UW ASE wages are falling behind peer institutions among which they have historically competed. UW uses the U.S. News Top-25 Public Research Institutions as its “primary peer comparison group” (previously they used the Global Challenge Schools list). The median ASE base wage among the top 15 public research universities on the US News Public Research Institutions is $3,442.27 per month; UW is currently 29% behind this. Of just the West Coast schools on this list, the median is $3,778 per month; UW is 42% behind this.
Current proposals
The University proposes to address these problems with the following wage proposal: $2,850 per month in the first year of the contract, ending with ASEs earning $3,203 per month by 2027. When asked for the basis for its “market” adjustments, the University points only to its peers in lower cost-of-living areas–Michigan, Virginia, and North Carolina–and yet its proposals don’t even match those schools’ wages. This monthly pay rate keeps UW at the bottom, with UW lagging behind its own “primary peer comparison group” and falling even further behind its peers on the West Coast over the life of the contract. Combined with its healthcare proposal to require ASEs to take on healthcare premium costs, ASEs’ take-home pay in 2026-7 would be around $3103 per month.

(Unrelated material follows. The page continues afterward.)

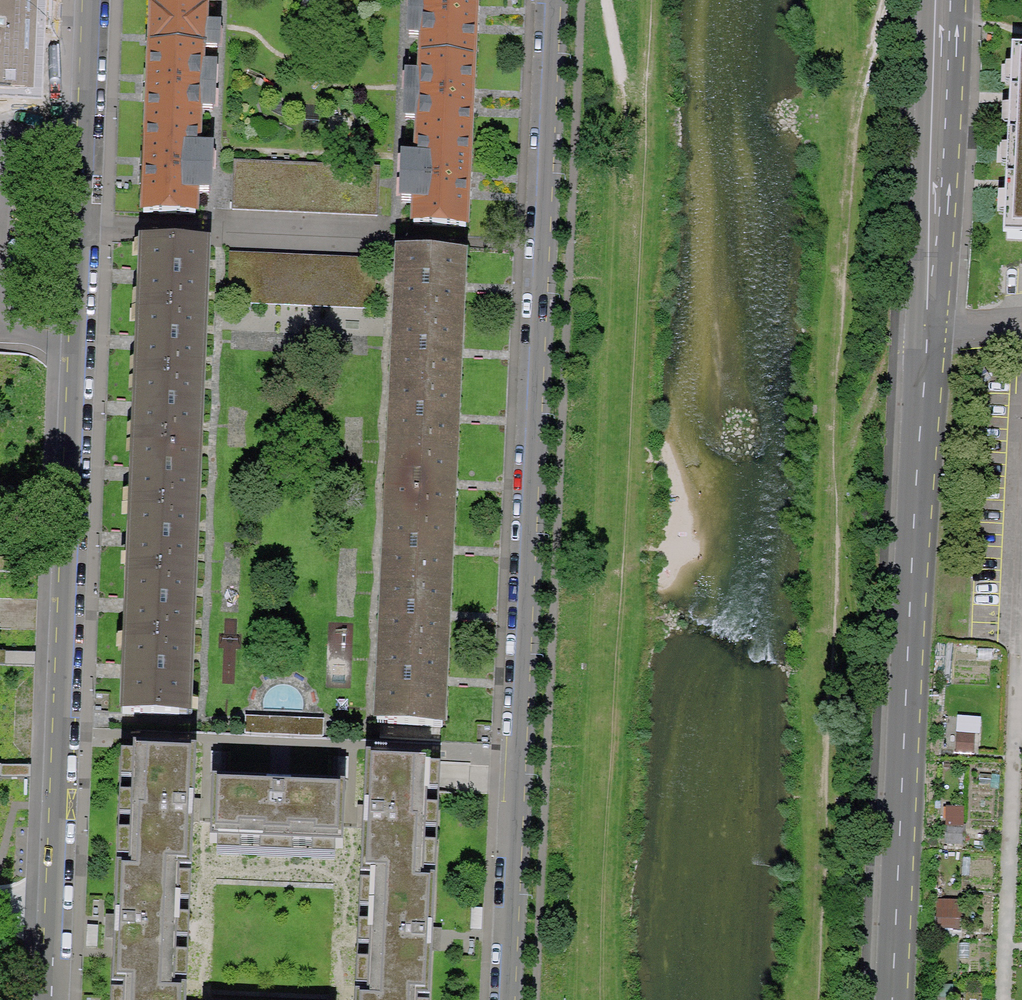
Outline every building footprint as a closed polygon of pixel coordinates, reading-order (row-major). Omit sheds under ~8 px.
[(28,92),(31,29),(32,0),(0,0),(0,90),(28,92)] [(213,0),(149,0),(149,14),(203,16),(203,2),(213,3),(213,0)] [(406,20),(472,23),(473,5),(473,0),(407,0),(406,20)] [(203,16),(149,14),(148,38),(147,50),(199,52),(199,54),(215,54),(216,33),(202,33),(203,16)] [(406,20),(405,41),(419,42),(418,62),(470,64),(471,49),(472,23),(406,20)] [(199,52),(147,50),(146,74),(146,92),(211,94),(212,73),(198,72),(199,54),(199,52)] [(1005,53),(999,238),(1021,238),(1021,53),(1005,53)] [(417,82),(404,81),(403,102),(468,105),(469,90),(470,64),(418,62),(417,82)] [(196,114),(210,115),(211,94),(146,92),(145,118),(144,133),(196,135),(196,114)] [(403,102),(402,124),(415,125),(415,145),(466,147),(467,131),(468,105),(403,102)] [(209,155),(195,155),(196,135),(144,133),(143,159),(142,174),(208,177),(209,155)] [(399,185),(464,188),(465,172),(466,147),(415,145),(414,164),(400,164),(399,185)] [(230,213),(374,219),(376,172),(232,165),(230,213)] [(141,216),(192,219),(193,198),(207,198),(208,177),(142,174),(141,202),(141,216)] [(411,228),(463,231),(463,216),(464,188),(399,185),(398,207),(412,207),(411,228)] [(202,316),(205,249),(139,246),(139,247),(136,247),(135,262),(138,262),(137,283),(137,299),(134,299),(133,313),(202,316)] [(370,312),(372,264),(227,258),(225,306),(370,312)] [(402,325),(458,327),(459,307),(461,261),(405,258),(404,273),(395,272),(393,311),(402,311),(402,325)] [(202,316),(133,313),(133,328),(135,328),(134,352),(134,364),(131,364),(131,379),(200,382),(202,316)] [(402,325),(401,338),(392,338),(390,376),(399,377),(399,390),(455,393),(456,374),(458,327),(402,325)] [(129,430),(128,445),(197,447),(200,382),(131,379),(130,393),(133,393),(132,418),(131,430),(129,430)] [(455,393),(399,390),(398,404),(389,403),(387,442),(396,442),(396,456),(452,458),(453,438),(455,393)] [(197,447),(128,445),(128,459),(130,459),(129,483),(129,496),(126,496),(125,510),(194,513),(197,447)] [(452,458),(396,456),(395,470),(386,469),(384,508),(393,508),(393,522),(449,524),(450,503),(452,458)] [(192,579),(194,513),(125,510),(125,525),(127,525),(126,549),(126,561),(123,561),(123,576),(192,579)] [(449,524),(393,522),(392,535),(383,535),(381,573),(390,574),(390,587),(446,590),(447,569),(449,524)] [(189,644),(192,579),(123,576),(122,590),(125,590),(124,615),(123,627),(121,627),(120,642),(189,644)] [(380,601),(378,639),(387,639),(387,653),(443,655),(444,633),(446,590),(390,587),(389,601),(380,601)] [(120,697),(120,717),(189,720),(189,706),(187,706),(189,644),(120,642),(120,656),(122,656),(120,697)] [(431,717),(440,717),(441,696),(443,655),(387,653),(386,667),(377,667),(374,728),(430,730),(431,717)] [(243,720),(243,737),(319,740),(320,724),(243,720)] [(128,867),(179,869),(179,871),(191,872),(193,821),(194,786),(196,751),(133,748),(133,756),(128,861),(128,867)] [(360,878),(372,879),(423,881),(423,879),(427,791),(428,760),(366,757),(364,792),(362,828),(360,878)] [(212,781),(210,822),(209,843),(342,848),(343,827),(345,787),(279,784),(212,781)] [(174,991),(174,988),(179,871),(179,869),(128,867),(116,867),(114,928),(111,988),(123,988),(174,991)] [(372,879),(367,996),(417,998),(417,999),(429,999),(432,940),(435,880),(423,879),(423,881),(372,879)] [(123,988),(123,999),(186,999),(186,989),(174,988),(174,991),(123,988)]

The Union’s current proposal addresses the problem by bringing its members’ wages up to the median of West Coast schools’ wages during the first year of the contract: $3,703/month, and ending with ASEs earning $4,319/month by the end of the contract. This proposal brings UW in line with its peers on the West Coast, and ensures that UW doesn’t fall further behind over the life of this agreement. The Union’s current proposal also includes remitting one of the pay-to-work student fees (totaling $1024 per year) that ASEs currently pay.